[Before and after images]
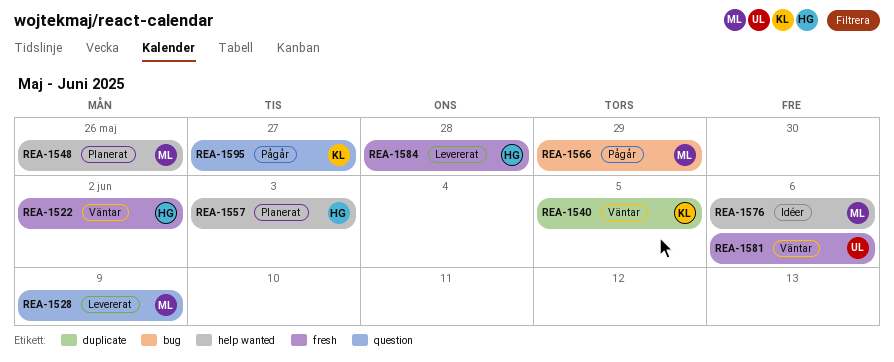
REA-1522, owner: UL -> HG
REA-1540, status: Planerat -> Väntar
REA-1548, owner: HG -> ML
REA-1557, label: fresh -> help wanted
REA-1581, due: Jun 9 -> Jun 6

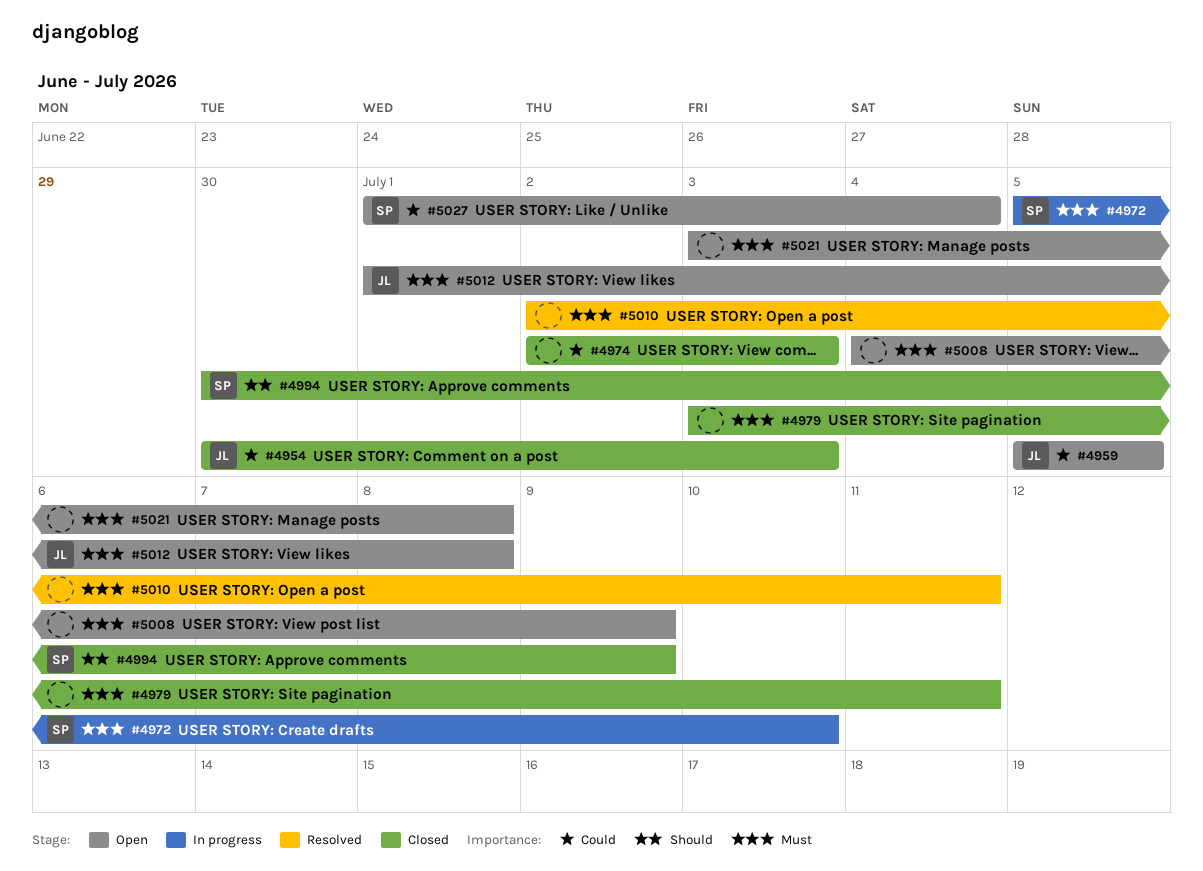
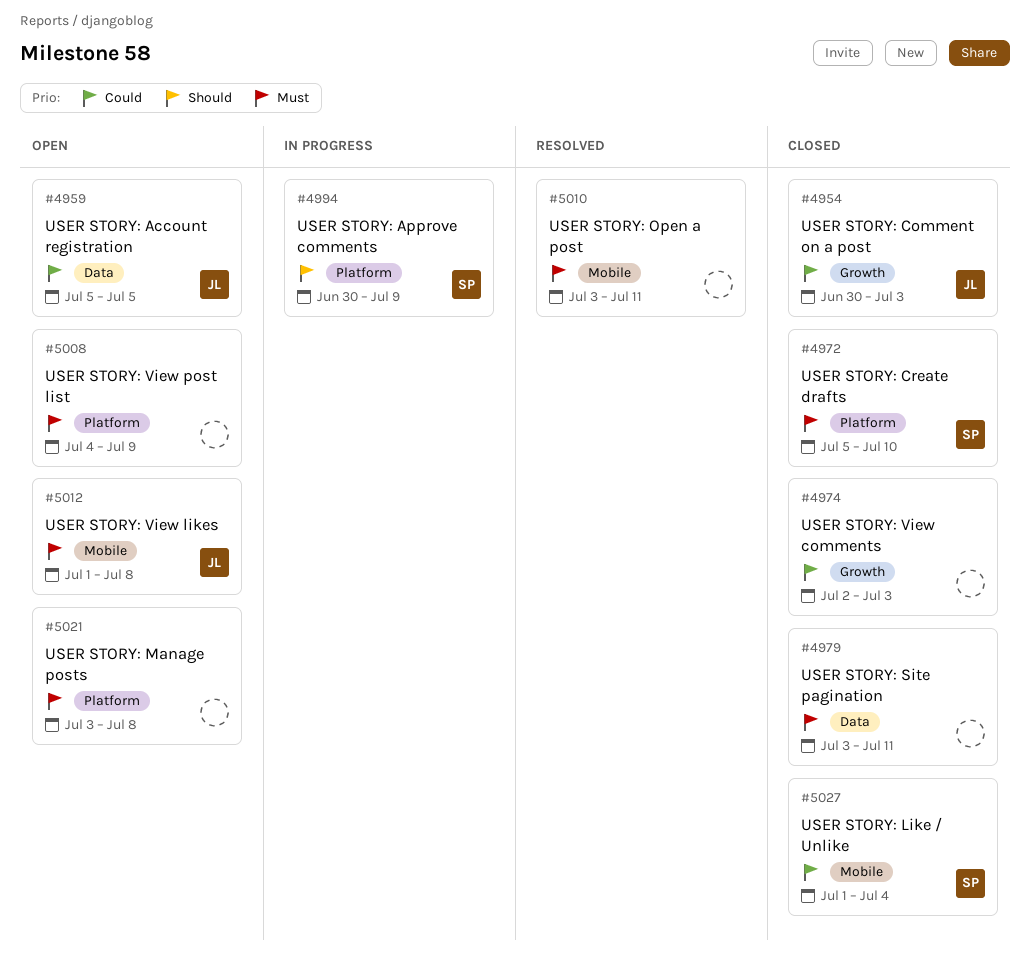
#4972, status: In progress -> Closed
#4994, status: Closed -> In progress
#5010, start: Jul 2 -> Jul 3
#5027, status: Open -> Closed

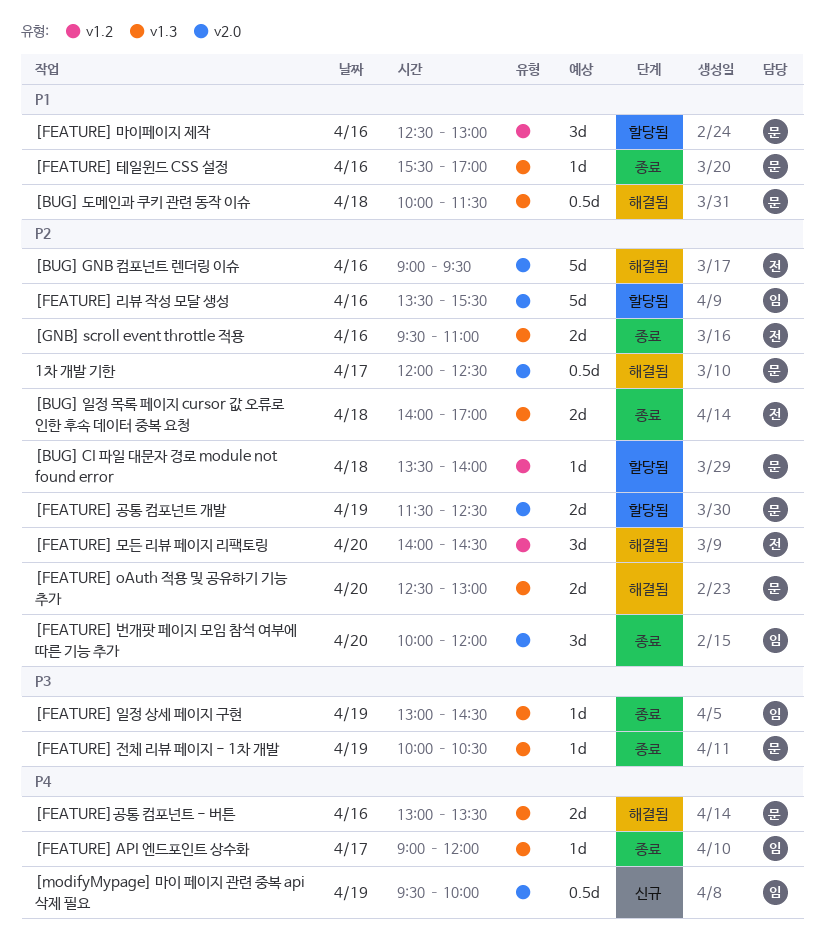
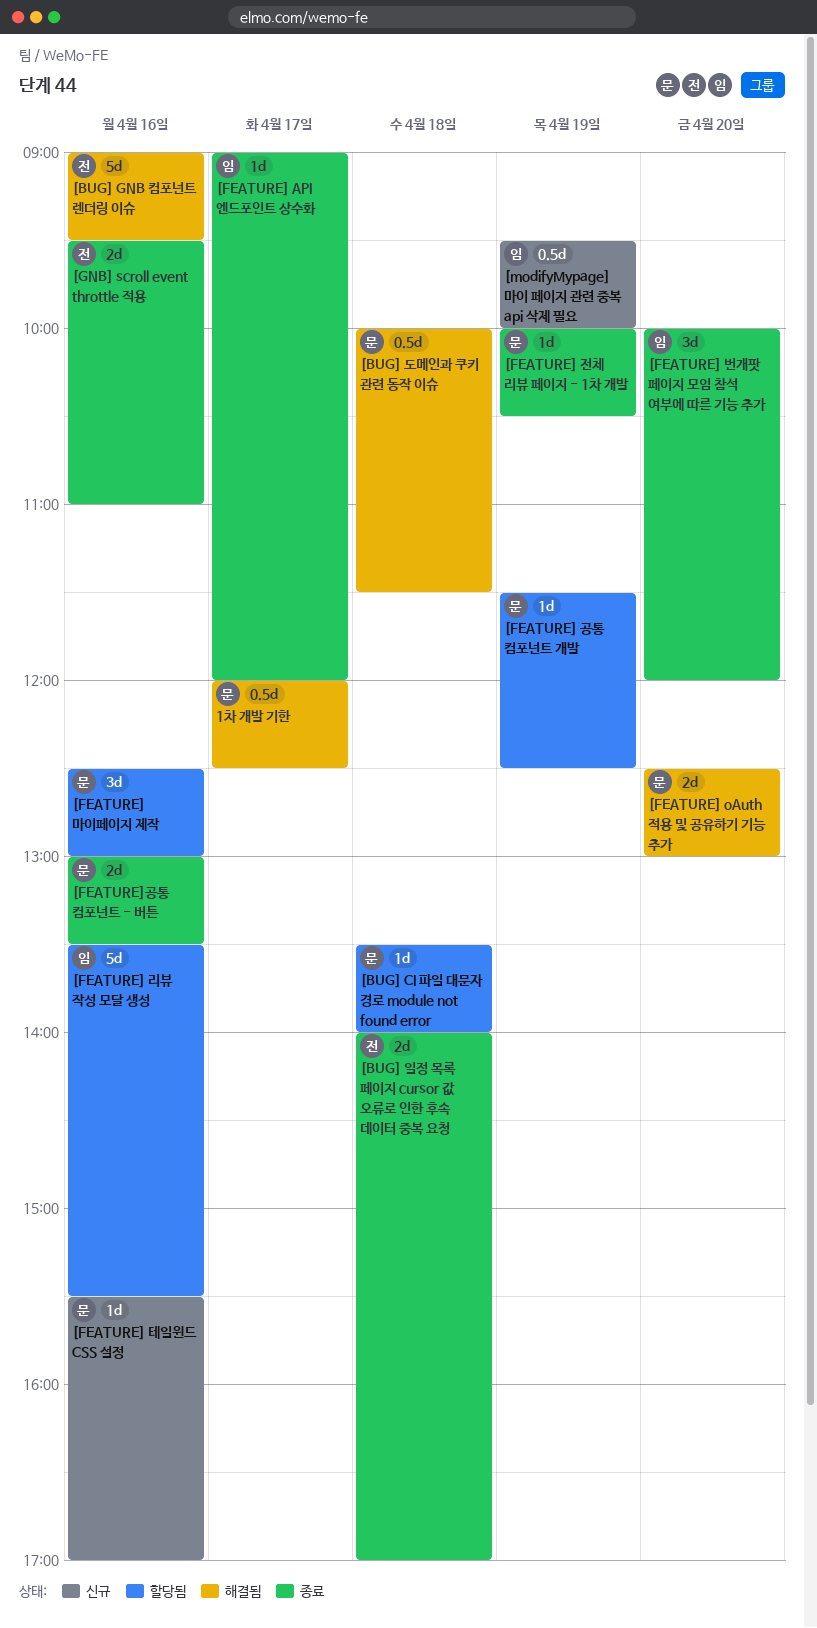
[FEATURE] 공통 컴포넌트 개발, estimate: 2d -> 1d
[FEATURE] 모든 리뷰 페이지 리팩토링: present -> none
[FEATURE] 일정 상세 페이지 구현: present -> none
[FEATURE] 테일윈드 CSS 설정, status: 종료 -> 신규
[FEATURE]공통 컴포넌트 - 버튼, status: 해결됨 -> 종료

**PROBLEM REQUIREMENTS:** The task requires that every line above be transcribed exactly, without the images.

**YOUR SOLUTION:**
REA-1522, owner: UL -> HG
REA-1540, status: Planerat -> Väntar
REA-1548, owner: HG -> ML
REA-1557, label: fresh -> help wanted
REA-1581, due: Jun 9 -> Jun 6

#4972, status: In progress -> Closed
#4994, status: Closed -> In progress
#5010, start: Jul 2 -> Jul 3
#5027, status: Open -> Closed

[FEATURE] 공통 컴포넌트 개발, estimate: 2d -> 1d
[FEATURE] 모든 리뷰 페이지 리팩토링: present -> none
[FEATURE] 일정 상세 페이지 구현: present -> none
[FEATURE] 테일윈드 CSS 설정, status: 종료 -> 신규
[FEATURE]공통 컴포넌트 - 버튼, status: 해결됨 -> 종료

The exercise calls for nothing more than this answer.